Gruber's team sought to find their anti-aging cocktail by combining drugs known to target the various pathways that affect lifespan. One such example is a drug currently in use post operations to prevent the body's immune system from rejecting the transplanted organs. This drug called rapamycin had shown signs in studies of extending the lifespan of many organisms including mice.
The researchers identified several of these drugs and employed combinations of two or three compounds targeting different aging pathways to their C. elegans test subjects. What they finally found was two drug pairs that together were particularly effective at extending the worms' mean lifespans more than each of the drugs individually.
Even better, when further combined with a third compound, the new cocktail resulted in almost doubled mean lifespans, the larger lifespan extension ever witnessed for any drug intervention in adult animals. The new treatments also had no adverse effect whatsoever on the worms' health.
Instead, the worms across all age groups were actually found to be healthier overall, meaning the cocktail not only increases lifespan it also improves life quality. "We would benefit not only from having longer lives, but also spend more of those years free from age-related diseases like arthritis, cardiovascular disease, cancer, or Alzheimer's disease," Gruber further explained.

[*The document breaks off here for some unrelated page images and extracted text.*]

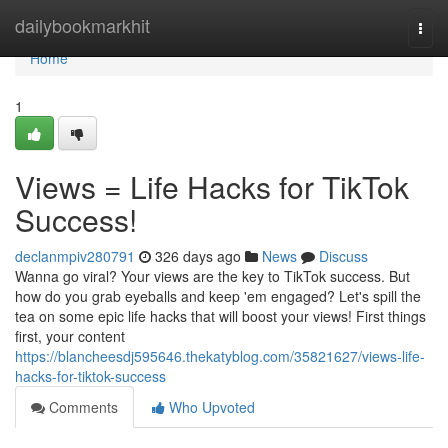
Home
dailybookmarkhit
Togg
navi
Home
1
Views = Life Hacks for TikTok
Success!
declanmpiv280791
326 days ago
News
Discuss
Wanna go viral? Your views are the key to TikTok success. But
how do you grab eyeballs and keep 'em engaged? Let's spill the
tea on some epic life hacks that will boost your views! First things
first, your content
https://blancheesdj595646.thekatyblog.com/35821627/views-life-
hacks-for-tiktok-success
Comments
Who Upvoted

Cocktail works on fruit flies too
The results of the study were then also effectively recreated in a species of fruit flies (Drosophila melanogaster). Working with Yale-NUS Associate Professor of Science (Life Science) Nicholas Tolwinski, Gruber's team tested the cocktail in this second evolutionarily-different organism and found similar outcomes.
The fact that both the species showed increased lifespan and improved life quality extensions suggests that the biological mechanisms regulating these newly found drug interactions are ancient. As such, they are much more likely to be adapted successfully for humans.
The researchers will now work on designing more effective interventions and determining the molecular and biological mechanisms of the drugs' capabilities to be used in computer models simulations. These simulations will allow the team to test thousands of more combinations through computer modeling in order to hopefully find the one that is most suitable for mankind.
In the meantime, while we wait for this fountain of youth to hit the market, we suggest these apps for optimum health. After all, a little self-care goes a long way.
The study published in the peer-reviewed international journal Developmental Cell.